Sie setzen das bewusst mit dem fadenscheinigen Etikett der Gleichbehandlung aufs Spiel. Ungleiches gleich zu behandeln, schafft Ungerechtigkeit.

Das proklamieren Sie sonst mindestens einmal in der Woche in diesem Plenum. Aber an dieser Stelle soll es keine Bedeutung mehr haben.

(Beifall von den GRÜNEN)

Die Gesamtschule, die der FDP offenbar wie ein Stachel im Fleisch sitzt, soll mit der Kürzung der Schulleitungspauschale abgestraft werden. Dabei treffen Sie nur die Schülerinnen und Schüler.

(Ralf Witzel [FDP]: Es geht um Gleichberechtigung!) Nehmen Sie endlich zur Kenntnis: Wenn Sie die Schulleiter und Schulleiterinnen in den entsprechenden Schulformen des gegliederten Systems hätten, müssten Sie mindestens genau so viele Schulleitungsstunden bereitstellen.

(Beifall von den GRÜNEN)

Ich möchte von Ihnen schwarz auf weiß vorgerechnet bekommen, wo die Gesamtschule, gerechnet auf die gemeinsame Schülerzahl in den drei Schulformen Hauptschule, Realschule und Gymnasium, bevorzugt wird. Das können Sie nicht nachweisen. Deswegen kommt da auch nichts. Auch im Berufskolleg haben Sie eine strikte Trennung nach Bildungs- und Berufsgängen.

An keiner Stelle haben Sie mit den Jugendlichen aus dem Berufsgrundschuljahr, den zukünftigen Abiturienten, Frisören, Elektrotechnikern eine Klasse gebildet.

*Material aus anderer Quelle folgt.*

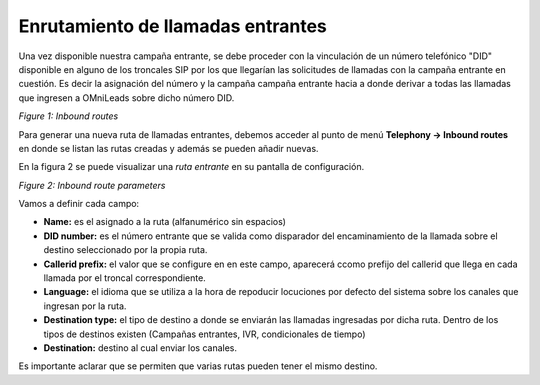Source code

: .. _about_inboundroutes:

**********************************
Enrutamiento de llamadas entrantes
**********************************

Una vez disponible nuestra campaña entrante, se debe proceder con la vinculación de un número telefónico "DID" disponible en alguno de los troncales SIP por los que llegarían las solicitudes de llamadas
con la campaña entrante en cuestión. Es decir la asignación del número y la campaña campaña entrante hacia a donde derivar a todas las llamadas que ingresen a OMniLeads sobre dicho número DID.

.. image:: images/campaigns_in_routes.png

*Figure 1: Inbound routes*


Para generar una nueva ruta de llamadas entrantes, debemos acceder al punto de menú **Telephony -> Inbound routes** en donde se listan las rutas creadas y además se pueden añadir nuevas.

En la figura 2 se puede visualizar una *ruta entrante* en su pantalla de configuración.

.. image:: images/campaigns_in_route.png

*Figure 2: Inbound route parameters*

Vamos a definir cada campo:

- **Name:** es el asignado a la ruta (alfanumérico sin espacios)
- **DID number:** es el número entrante que se valida como disparador del encaminamiento de la llamada sobre el destino seleccionado por la propia ruta.
- **Callerid prefix:** el valor que se configure en en este campo, aparecerá ccomo prefijo del callerid que llega en cada llamada por el troncal correspondiente.
- **Language:** el idioma que se utiliza a la hora de repoducir locuciones por defecto del sistema sobre los canales que ingresan por la ruta.
- **Destination type:** el tipo de destino a donde se enviarán las llamadas ingresadas por dicha ruta. Dentro de los tipos de destinos existen (Campañas entrantes, IVR, condicionales de tiempo)
- **Destination:** destino al cual enviar los canales.

Es importante aclarar que se permiten que varias rutas pueden tener el mismo destino.
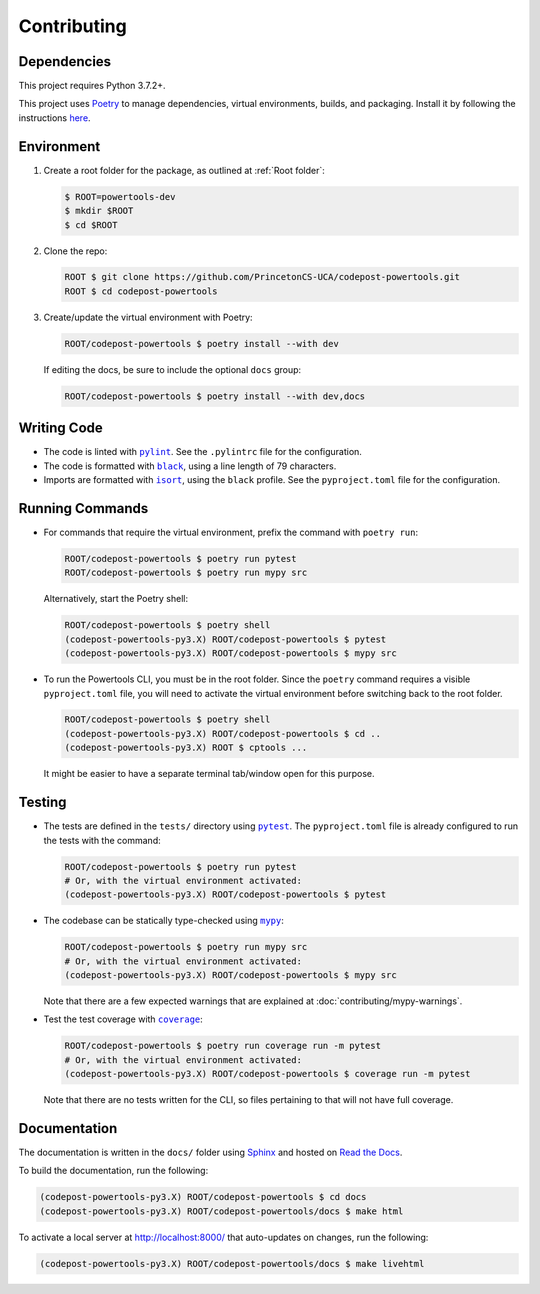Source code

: Contributing
============

Dependencies
------------

This project requires Python 3.7.2+.

This project uses `Poetry <https://python-poetry.org/>`_ to manage dependencies,
virtual environments, builds, and packaging. Install it by following the
instructions `here <https://python-poetry.org/docs/#installation>`_.

Environment
-----------

1. Create a root folder for the package, as outlined at :ref:`Root folder`:

   .. code-block:: bash

      $ ROOT=powertools-dev
      $ mkdir $ROOT
      $ cd $ROOT

2. Clone the repo:

   .. code-block:: bash

      ROOT $ git clone https://github.com/PrincetonCS-UCA/codepost-powertools.git
      ROOT $ cd codepost-powertools

3. Create/update the virtual environment with Poetry:

   .. code-block:: bash

      ROOT/codepost-powertools $ poetry install --with dev

   If editing the docs, be sure to include the optional ``docs`` group:

   .. code-block:: bash

      ROOT/codepost-powertools $ poetry install --with dev,docs

Writing Code
------------

.. |pylint| replace:: ``pylint``
.. _pylint: https://pylint.pycqa.org/

.. |black| replace:: ``black``
.. _black: https://black.readthedocs.io/

.. |isort| replace:: ``isort``
.. _isort: https://pycqa.github.io/isort/

* The code is linted with |pylint|_. See the ``.pylintrc`` file for the
  configuration.
* The code is formatted with |black|_, using a line length of 79 characters.
* Imports are formatted with |isort|_, using the ``black`` profile. See the
  ``pyproject.toml`` file for the configuration.

Running Commands
----------------

*  For commands that require the virtual environment, prefix the command with
   ``poetry run``:

   .. code-block:: bash

      ROOT/codepost-powertools $ poetry run pytest
      ROOT/codepost-powertools $ poetry run mypy src

   Alternatively, start the Poetry shell:

   .. code-block:: bash

      ROOT/codepost-powertools $ poetry shell
      (codepost-powertools-py3.X) ROOT/codepost-powertools $ pytest
      (codepost-powertools-py3.X) ROOT/codepost-powertools $ mypy src

*  To run the Powertools CLI, you must be in the root folder. Since the
   ``poetry`` command requires a visible ``pyproject.toml`` file, you will need
   to activate the virtual environment before switching back to the root folder.

   .. code-block:: bash

      ROOT/codepost-powertools $ poetry shell
      (codepost-powertools-py3.X) ROOT/codepost-powertools $ cd ..
      (codepost-powertools-py3.X) ROOT $ cptools ...

   It might be easier to have a separate terminal tab/window open for this
   purpose.

Testing
-------

.. |pytest| replace:: ``pytest``
.. _pytest: https://docs.pytest.org/

.. |mypy| replace:: ``mypy``
.. _mypy: https://mypy.readthedocs.io/

.. |coverage| replace:: ``coverage``
.. _coverage: https://coverage.readthedocs.io/

*  The tests are defined in the ``tests/`` directory using |pytest|_. The
   ``pyproject.toml`` file is already configured to run the tests with the
   command:

   .. code-block:: bash

      ROOT/codepost-powertools $ poetry run pytest
      # Or, with the virtual environment activated:
      (codepost-powertools-py3.X) ROOT/codepost-powertools $ pytest

*  The codebase can be statically type-checked using |mypy|_:

   .. code-block:: bash

      ROOT/codepost-powertools $ poetry run mypy src
      # Or, with the virtual environment activated:
      (codepost-powertools-py3.X) ROOT/codepost-powertools $ mypy src

   Note that there are a few expected warnings that are explained at
   :doc:`contributing/mypy-warnings`.

*  Test the test coverage with |coverage|_:

   .. code-block:: bash

      ROOT/codepost-powertools $ poetry run coverage run -m pytest
      # Or, with the virtual environment activated:
      (codepost-powertools-py3.X) ROOT/codepost-powertools $ coverage run -m pytest

   Note that there are no tests written for the CLI, so files pertaining to that
   will not have full coverage.

Documentation
-------------

.. |Sphinx| replace:: Sphinx
.. _Sphinx: https://www.sphinx-doc.org/en/master/

.. |Read the Docs| replace:: Read the Docs
.. _Read the Docs: https://docs.readthedocs.io/

The documentation is written in the ``docs/`` folder using |Sphinx|_ and hosted
on |Read the Docs|_.

To build the documentation, run the following:

.. code-block:: bash

   (codepost-powertools-py3.X) ROOT/codepost-powertools $ cd docs
   (codepost-powertools-py3.X) ROOT/codepost-powertools/docs $ make html

To activate a local server at http://localhost:8000/ that auto-updates on
changes, run the following:

.. code-block:: bash

   (codepost-powertools-py3.X) ROOT/codepost-powertools/docs $ make livehtml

In der Gesamtschule lernen aber Jugendliche mit unterschiedlichen Abschlussoptionen in der Sekundarstufe II gemeinsam. Und das ist gut so, und das ist das erfolgreiche europäische Modell.

(Heiterkeit bei der FDP)

Es lohnt sich in der Tat, grundsätzlich über einen Aufgabenkatalog von Schulleitungen gerade in der selbstständiger werdenden Schule zu reden.

Es muss geklärt werden, ... Vizepräsidentin Angela Freimuth: Frau Kollegin, kommen Sie zum Schluss.

Sigrid Beer (GRÜNE):... welche Serviceleistungen erbracht werden müssen, zum Beispiel in der Personal- und Organisationsentwicklung.

(Beifall von den GRÜNEN)

Dazu brauchen wir Konzepte. Das müssen wir gemeinsam beraten. Die Gesamtschulen dürfen in der Tat nicht benachteiligt werden. Dem stimmen wir zu; das ist richtig.

(Demonstrativer Beifall von den GRÜNEN)

Im Umkehrschluss heißt das aber ebenso, dass die Gesamtschulen nicht einseitig bevorzugt werden dürfen. Genau um diesen Punkt geht es hier.

Die Koalition der Mitte hat festgelegt, dass alle Schulformen Bestandsschutz genießen.

(Zuruf von Sigrid Beer [GRÜNE])

­ Frau Beer, ich habe Ihnen doch auch zugehört.

Das tue ich immer mit Freude. Ich lese auch mit Freude Ihre Anträge. Manchmal habe ich bei Ihren Anträgen natürlich mehr Freude als heute, weil sie einfach besser sind. Der heutige Antrag trägt ein bisschen sehr die Handschrift der Emotion. Lassen Sie mich deshalb einmal zu Ende ausführen.

Damit gibt es von unserer Seite aus auch für die Gesamtschule Bestandsschutz.

Wir haben festgelegt, dass sich alle Schulen einem Wettbewerb stellen sollen. Wir haben festgestellt, dass es zur Qualitätsverbesserung beiträgt, wenn Schulen auch miteinander in Wettbewerb treten.

Wie Sie richtigerweise angesprochen haben, brauchen wir weiterhin mehr soziale Gerechtigkeit in unserem Schulwesen. Das haben Rot und RotGrün über Jahrzehnte nicht geleistet. Damit müssen wir uns in der heutigen Schulsituation auseinandersetzen.

Die Gesamtschulen in unserem Lande haben auch nicht grundsätzlich besser abgeschnitten als die etablierten Schulen des dreigliedrigen Systems. ­ Das sind zunächst einmal die Fakten.

Der jetzige Abbau der Besserstellungen der Gesamtschulen bei den Schulleitungspauschalen ist keine Benachteiligung, sondern schlichtweg die Gleichstellung mit den übrigen Schulen im Lande

­ nicht mehr und nicht weniger. Völlig unverständlich und sachlich falsch ist es, wenn die Grünen den Eindruck erwecken, die Koalition der Mitte führe eine gezielte Strategie gegen die Gesamtschule. Das ist nicht nur ärgerlich, sondern auch falsch (Sigrid Beer [GRÜNE]: Doch, das stimmt!)